You can teach this theoretically. Or you can give them a safe environment and let them figure it out by doing - the same way most of us actually learned to use computers.
The practical details
For anyone wanting to replicate this:
- Open WebUI - open source, self-hosted, runs in Docker. Supports multiple users with role-based access. Admin can set system prompts, review chats, and control model access.
- OpenRouter - single API key for all major AI providers. Set a credit limit on the key so there are no surprises. Gemini 2.5 Flash is the sweet spot for kids - cheap, fast, and smart enough for anything they’ll throw at it.
- Tailscale - mesh VPN so the interface is accessible from any family device without exposing it to the internet. Free for personal use.
- A machine to run it on. An old laptop, a Raspberry Pi, a NAS - anything that can run Docker.
Total ongoing cost: whatever the kids use on OpenRouter, which at current pricing is negligible.
The setup does require some comfort with Docker and command-line tools.
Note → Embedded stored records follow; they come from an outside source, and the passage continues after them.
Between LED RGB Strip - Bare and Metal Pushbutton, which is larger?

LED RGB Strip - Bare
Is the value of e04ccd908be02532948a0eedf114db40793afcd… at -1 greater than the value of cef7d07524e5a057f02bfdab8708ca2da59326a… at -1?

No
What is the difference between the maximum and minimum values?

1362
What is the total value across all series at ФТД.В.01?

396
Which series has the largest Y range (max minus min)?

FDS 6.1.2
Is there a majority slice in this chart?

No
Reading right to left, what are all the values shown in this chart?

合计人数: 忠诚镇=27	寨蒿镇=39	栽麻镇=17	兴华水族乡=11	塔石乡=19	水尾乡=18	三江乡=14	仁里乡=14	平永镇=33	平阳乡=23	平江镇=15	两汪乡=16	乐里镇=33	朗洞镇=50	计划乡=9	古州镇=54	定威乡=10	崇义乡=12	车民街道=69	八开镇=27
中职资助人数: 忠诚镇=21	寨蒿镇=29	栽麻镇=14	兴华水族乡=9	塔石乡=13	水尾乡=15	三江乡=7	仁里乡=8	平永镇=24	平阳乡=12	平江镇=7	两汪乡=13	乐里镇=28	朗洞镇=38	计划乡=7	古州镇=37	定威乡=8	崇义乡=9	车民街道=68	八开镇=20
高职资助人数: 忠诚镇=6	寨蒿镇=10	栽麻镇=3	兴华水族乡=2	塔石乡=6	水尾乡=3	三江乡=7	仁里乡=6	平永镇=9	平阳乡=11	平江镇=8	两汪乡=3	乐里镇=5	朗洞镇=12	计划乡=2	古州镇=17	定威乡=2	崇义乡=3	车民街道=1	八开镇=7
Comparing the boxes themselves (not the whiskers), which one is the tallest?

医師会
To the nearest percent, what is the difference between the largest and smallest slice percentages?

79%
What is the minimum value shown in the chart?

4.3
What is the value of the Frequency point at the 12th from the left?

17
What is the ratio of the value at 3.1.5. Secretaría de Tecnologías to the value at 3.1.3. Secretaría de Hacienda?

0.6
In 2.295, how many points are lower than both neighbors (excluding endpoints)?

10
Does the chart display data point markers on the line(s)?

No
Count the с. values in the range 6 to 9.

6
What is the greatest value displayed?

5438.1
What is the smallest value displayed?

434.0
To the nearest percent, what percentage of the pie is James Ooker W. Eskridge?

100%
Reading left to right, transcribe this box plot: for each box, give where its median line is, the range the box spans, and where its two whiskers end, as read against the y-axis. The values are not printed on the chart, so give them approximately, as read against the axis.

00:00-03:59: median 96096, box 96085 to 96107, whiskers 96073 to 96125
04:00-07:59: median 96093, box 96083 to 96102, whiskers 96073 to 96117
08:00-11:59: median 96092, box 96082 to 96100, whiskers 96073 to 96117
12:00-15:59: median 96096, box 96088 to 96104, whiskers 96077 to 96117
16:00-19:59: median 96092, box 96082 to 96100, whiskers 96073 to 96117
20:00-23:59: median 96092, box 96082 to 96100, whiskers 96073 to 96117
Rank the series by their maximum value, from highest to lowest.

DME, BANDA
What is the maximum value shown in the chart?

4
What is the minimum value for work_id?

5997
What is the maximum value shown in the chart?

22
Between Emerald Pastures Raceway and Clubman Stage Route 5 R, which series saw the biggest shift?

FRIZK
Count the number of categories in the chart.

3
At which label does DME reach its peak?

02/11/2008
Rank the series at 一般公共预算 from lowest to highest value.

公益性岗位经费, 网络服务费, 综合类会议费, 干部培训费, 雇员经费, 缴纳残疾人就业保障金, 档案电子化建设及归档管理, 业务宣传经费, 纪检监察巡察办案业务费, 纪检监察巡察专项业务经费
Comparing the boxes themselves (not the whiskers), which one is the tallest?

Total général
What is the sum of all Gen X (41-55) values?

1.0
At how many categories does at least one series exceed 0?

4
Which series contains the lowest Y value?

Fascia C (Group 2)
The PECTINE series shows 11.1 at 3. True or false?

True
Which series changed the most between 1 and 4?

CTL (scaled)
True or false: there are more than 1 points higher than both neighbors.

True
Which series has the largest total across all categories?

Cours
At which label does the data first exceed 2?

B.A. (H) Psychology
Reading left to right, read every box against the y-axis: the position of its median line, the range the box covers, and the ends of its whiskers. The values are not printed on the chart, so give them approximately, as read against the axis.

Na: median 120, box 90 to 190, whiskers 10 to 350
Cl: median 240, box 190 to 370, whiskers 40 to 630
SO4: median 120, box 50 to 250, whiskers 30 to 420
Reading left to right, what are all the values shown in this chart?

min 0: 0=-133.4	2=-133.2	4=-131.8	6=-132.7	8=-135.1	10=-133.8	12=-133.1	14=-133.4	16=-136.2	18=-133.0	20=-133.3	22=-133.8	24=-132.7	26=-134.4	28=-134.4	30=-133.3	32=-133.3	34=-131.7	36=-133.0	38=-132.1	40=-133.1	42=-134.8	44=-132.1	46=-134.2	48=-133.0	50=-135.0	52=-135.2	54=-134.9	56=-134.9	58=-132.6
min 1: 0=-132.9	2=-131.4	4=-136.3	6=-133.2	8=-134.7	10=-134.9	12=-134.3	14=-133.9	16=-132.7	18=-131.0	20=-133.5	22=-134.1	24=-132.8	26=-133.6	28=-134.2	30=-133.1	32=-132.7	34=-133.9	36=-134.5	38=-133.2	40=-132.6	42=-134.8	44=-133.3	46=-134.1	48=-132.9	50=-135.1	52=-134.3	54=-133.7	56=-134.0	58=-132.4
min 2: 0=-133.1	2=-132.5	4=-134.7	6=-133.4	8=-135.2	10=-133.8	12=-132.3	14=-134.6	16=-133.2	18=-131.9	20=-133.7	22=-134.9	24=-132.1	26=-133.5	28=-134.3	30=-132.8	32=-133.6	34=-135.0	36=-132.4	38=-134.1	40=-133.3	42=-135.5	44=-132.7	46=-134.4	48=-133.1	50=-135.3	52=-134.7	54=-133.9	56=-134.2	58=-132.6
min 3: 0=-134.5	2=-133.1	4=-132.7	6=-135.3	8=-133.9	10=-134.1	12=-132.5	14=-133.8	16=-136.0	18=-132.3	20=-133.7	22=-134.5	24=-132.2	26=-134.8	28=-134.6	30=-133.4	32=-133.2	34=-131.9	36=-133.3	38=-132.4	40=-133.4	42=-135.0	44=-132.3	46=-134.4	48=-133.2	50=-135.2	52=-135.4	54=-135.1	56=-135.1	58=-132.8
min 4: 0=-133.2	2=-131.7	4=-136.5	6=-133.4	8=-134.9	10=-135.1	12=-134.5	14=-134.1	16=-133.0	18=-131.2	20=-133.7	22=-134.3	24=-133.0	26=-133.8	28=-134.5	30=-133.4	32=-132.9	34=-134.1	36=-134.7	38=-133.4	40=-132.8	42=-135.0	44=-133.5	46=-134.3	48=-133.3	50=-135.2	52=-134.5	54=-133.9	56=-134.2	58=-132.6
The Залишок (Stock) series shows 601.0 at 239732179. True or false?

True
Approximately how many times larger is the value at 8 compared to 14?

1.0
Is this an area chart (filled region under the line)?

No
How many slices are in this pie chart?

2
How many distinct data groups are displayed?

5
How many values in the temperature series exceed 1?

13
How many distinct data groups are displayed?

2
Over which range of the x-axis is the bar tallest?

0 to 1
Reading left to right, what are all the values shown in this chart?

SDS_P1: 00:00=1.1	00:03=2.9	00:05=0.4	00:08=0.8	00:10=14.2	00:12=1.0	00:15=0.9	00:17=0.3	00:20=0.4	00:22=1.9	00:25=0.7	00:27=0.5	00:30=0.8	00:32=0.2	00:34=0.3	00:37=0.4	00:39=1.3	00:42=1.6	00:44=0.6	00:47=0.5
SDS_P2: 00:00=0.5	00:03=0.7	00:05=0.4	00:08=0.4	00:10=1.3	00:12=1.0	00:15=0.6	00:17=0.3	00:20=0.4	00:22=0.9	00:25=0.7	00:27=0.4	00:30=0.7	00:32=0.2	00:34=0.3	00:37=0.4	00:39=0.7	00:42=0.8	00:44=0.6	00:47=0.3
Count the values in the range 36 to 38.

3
If you’re interested but not sure where to start, feel free to reach out - [email protected]. Drop me a line.
The longer game
My kids are going to grow up in a world where AI is everywhere. In their schools, their workplaces, their daily tools. The question isn’t whether they’ll use AI. It’s whether they’ll use it well - with an understanding of what it is, what it isn’t, and how to think critically about its output.
I’d rather they learn that at home, on a system I control, with guardrails I chose, while they’re young enough to build good habits. The alternative is they learn it from whatever app their friends are using, with whatever defaults some product team in San Francisco decided on.
Defaults matter. I’d rather set them myself.